BTW to the OP: i have said in other threads, being a parent is the worst job on earth: questioning every decision you make; the sleepless nights: when young because they will not stop crying and later when they 'out with friends'; the expense: just food alone; the stress: disagreeing with your spouse or child or...; report card day; their SO left them; crap, a concussion or broken bones; another clogged toilet; the dishes, laundry... and this is just to HS. but i still would not change it for anything. BUT totally understand why some prefer to pass.

  • Like 2
Posted
G,

 

BTW to the OP: i have said in other threads, being a parent is the worst job on earth: questioning every decision you make; the sleepless nights: when young because they will not stop crying and later when they 'out with friends'; the expense: just food alone; the stress: disagreeing with your spouse or child or...; report card day; their SO left them; crap, a concussion or broken bones; another clogged toilet; the dishes, laundry... and this is just to HS. but i still would not change it for anything. BUT totally understand why some prefer to pass.

 

 

This is what puts us off having children, the constant worry and being on edge all the time etc. Kudos to anyone who is a parent.

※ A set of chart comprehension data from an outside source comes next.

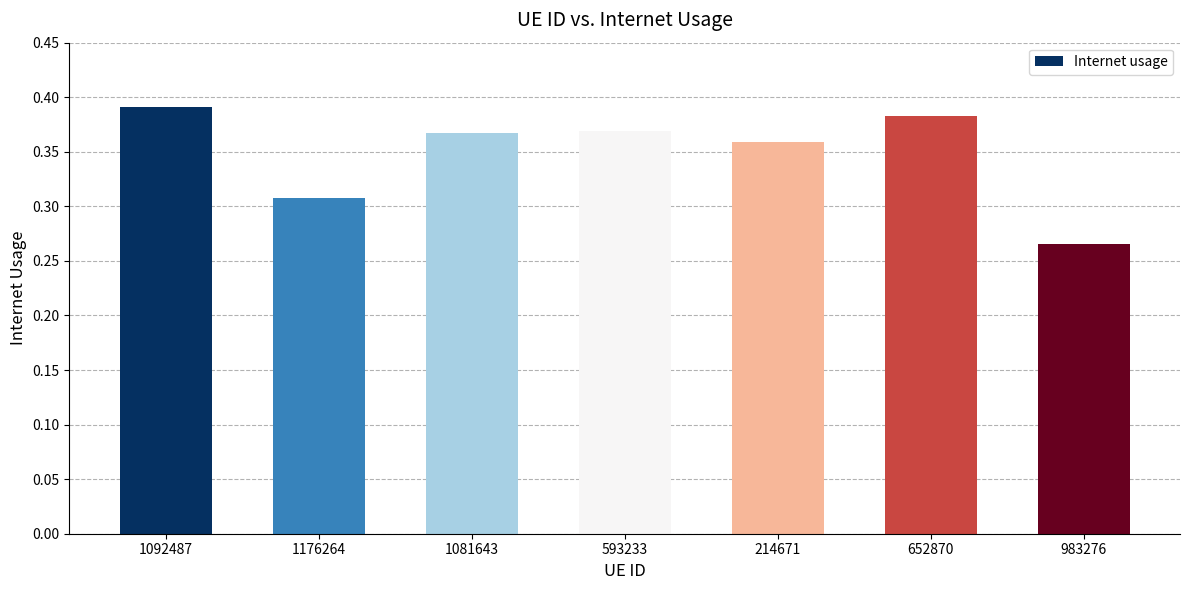

What is the change in value from 1176264 to 652870?

+0.1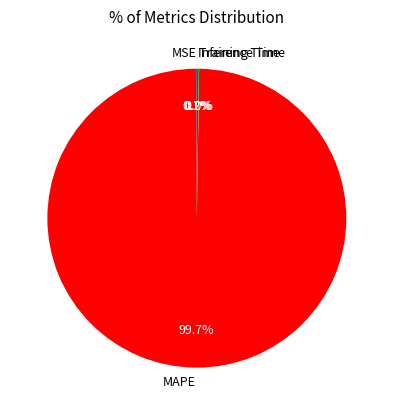

Which slice is the largest?

MAPE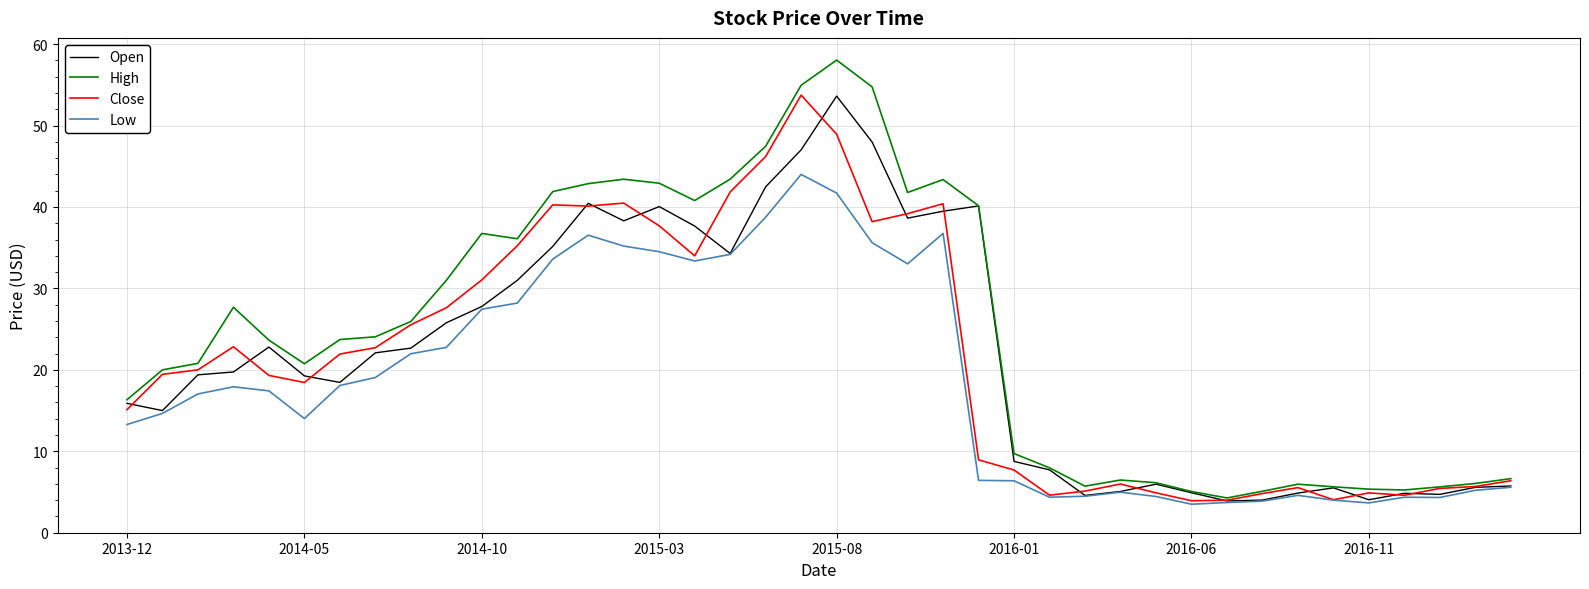

In Close, how many points are higher than both neighbors (excluding endpoints)?

8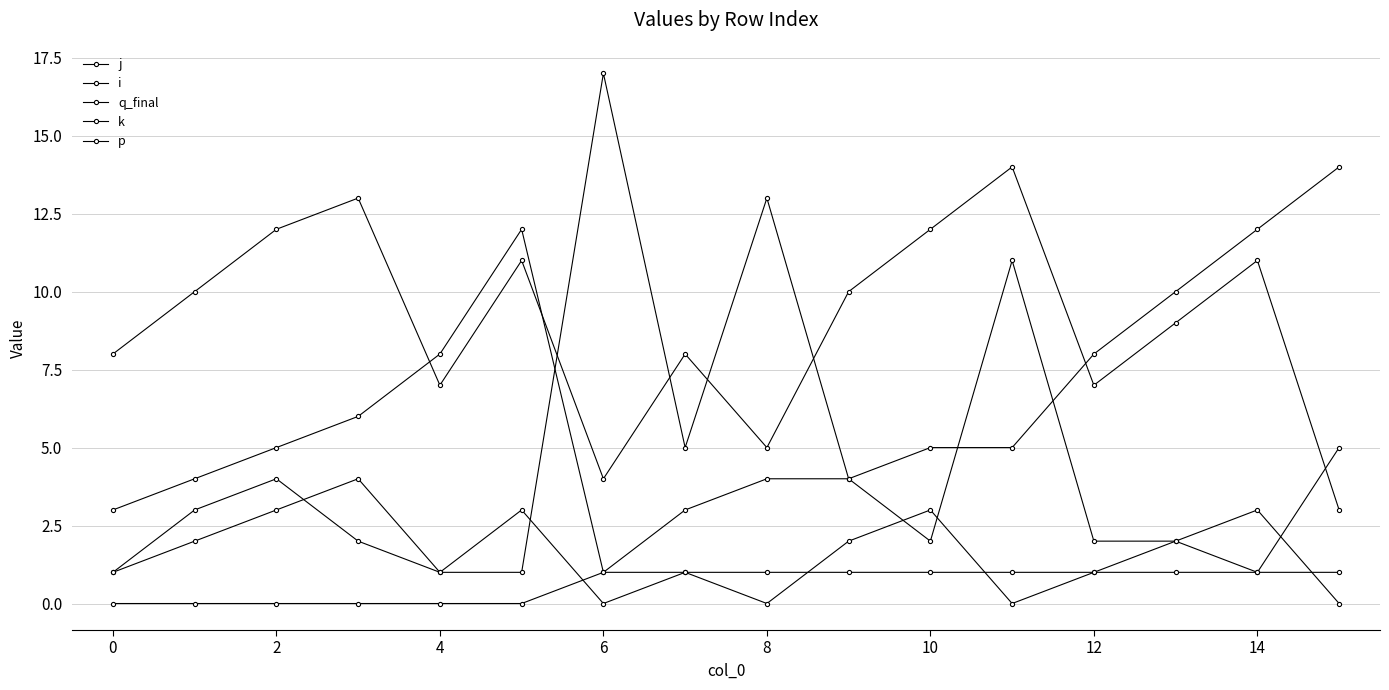

Count the k values in the range 1 to 3.

11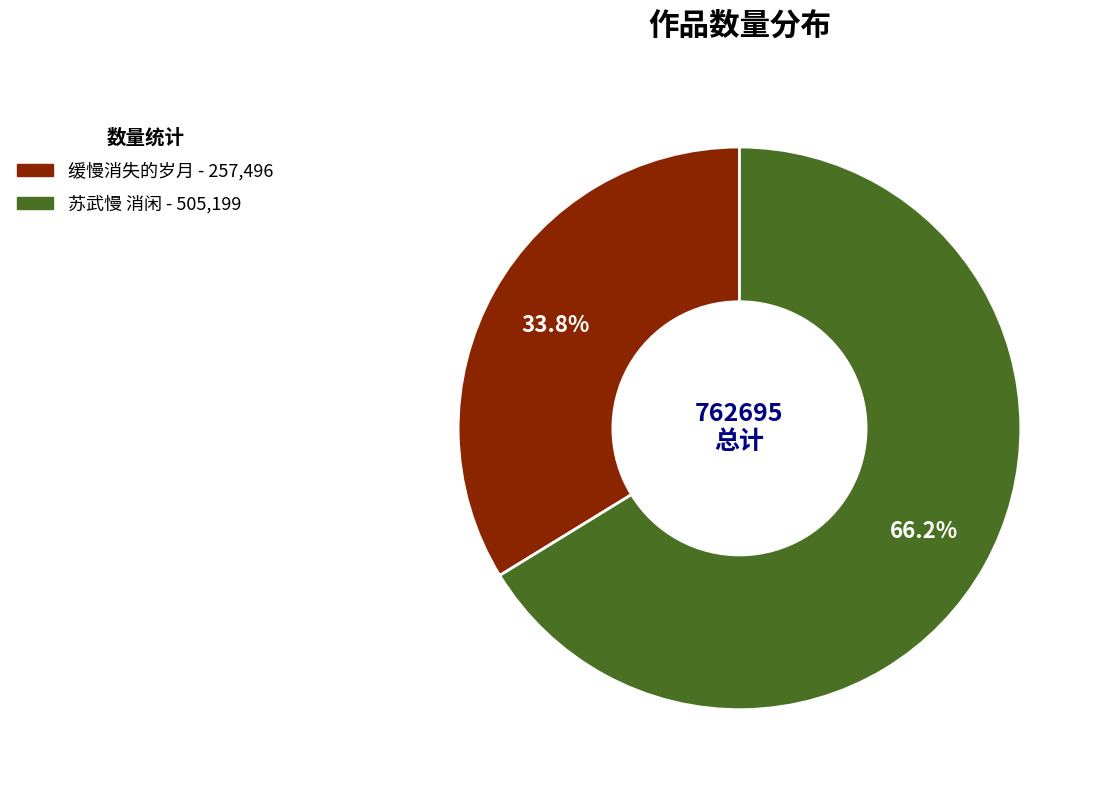

To the nearest percent, what is the difference between the 苏武慢 消闲 and 缓慢消失的岁月 slice percentages?

32%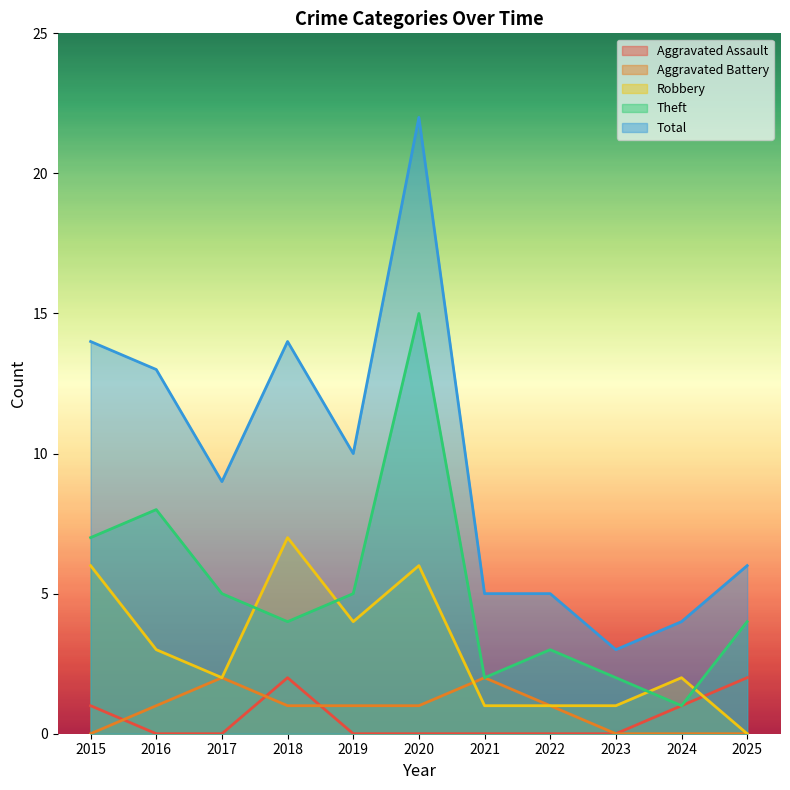

Reading left to right, list all the values displayed in this chart.

Aggravated Assault: 2015=1	2016=0	2017=0	2018=2	2019=0	2020=0	2021=0	2022=0	2023=0	2024=1	2025=2
Aggravated Battery: 2015=0	2016=1	2017=2	2018=1	2019=1	2020=1	2021=2	2022=1	2023=0	2024=0	2025=0
Robbery: 2015=6	2016=3	2017=2	2018=7	2019=4	2020=6	2021=1	2022=1	2023=1	2024=2	2025=0
Theft: 2015=7	2016=8	2017=5	2018=4	2019=5	2020=15	2021=2	2022=3	2023=2	2024=1	2025=4
Total: 2015=14	2016=13	2017=9	2018=14	2019=10	2020=22	2021=5	2022=5	2023=3	2024=4	2025=6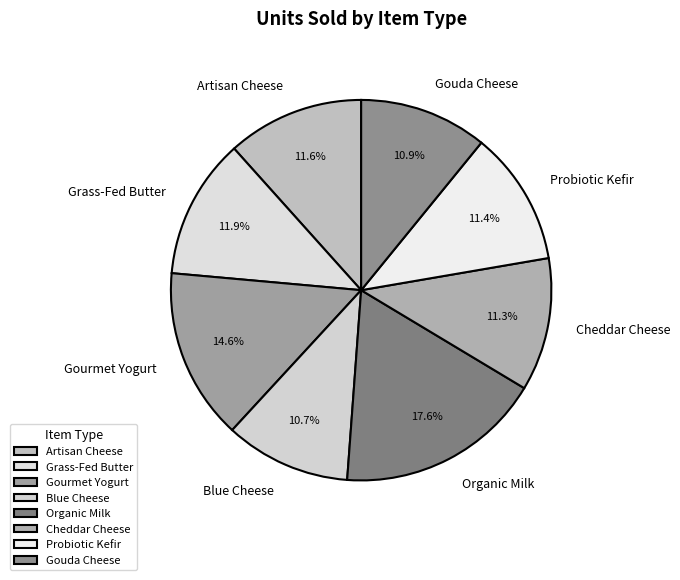

Count the number of slices in the pie.

8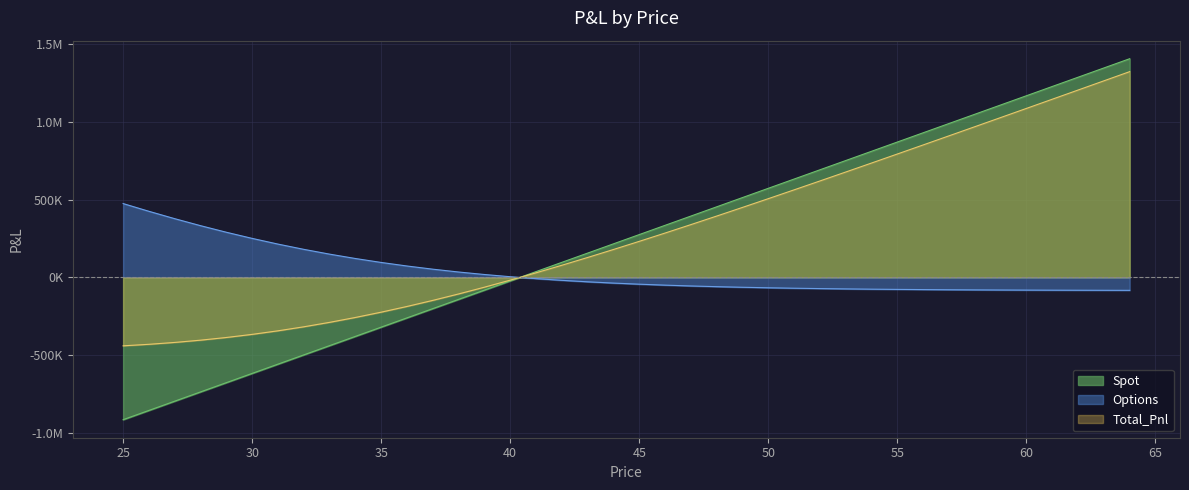

Rank the series by their maximum value, from lowest to highest.

Options, Total_Pnl, Spot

Even when they are old enough and fly the nest, you still worry about them.

Posted
This is what puts us off having children, the constant worry and being on edge all the time etc. Kudos to anyone who is a parent. Even when they are old enough and fly the nest, you still worry about them.

 

That's only if you choose to worry about it.

Posted

Being a parent is not the worst job in the world. It may be the hardest job that you will ever love.

 

I think that people that feel that way should maybe not have had children.

  • Like 1
Posted (edited)
I am not sure that I want kids or not. One of my worries about having children is that it will negatively effect my relationship with my partner. I know for some people that having children is the most important thing in life. However, I would be A-ok if I did not procreate. That is not to say that if I had a child, I wouldn't give it a lot of love and protect it, etc. - I would. It's just that I seem to have always prioritized romantic love and do not want that to be a cost of having a child.

 

So I'm wondering, how have children affected your relationship? Did it decline? Was it temporary? Did it bring you closer? What were the factors for your success or decline? For those that chose not to have children, did it decline anyway? Or are you relishing your freedom and focus on each other?

 

 

More or less - one of the main (but not only) reasons I got married when I did and to who I did. Its also why I remain committed and worked hard on the marriage - despite being hurt and let down by my wife. Its my anchor and my best last purpose in life to be a dad. I also suspect (ok I know) its also why my wife worked hard on herself and our marriage - and became a better wife and mom. I am pretty sure she would have not put in the effort to improve - and left as well without our kids.

 

I dont say this in a necessarily bad way - but rather its the glue or ties that kept us moving forward and working on things to make them better. I think some people stay for the kids - but dont really try to resolve issues - they just stay. We (mainly me) felt - we are staying so lets really try to make it work. Ships need a a destination and an anchor. Kids are ours.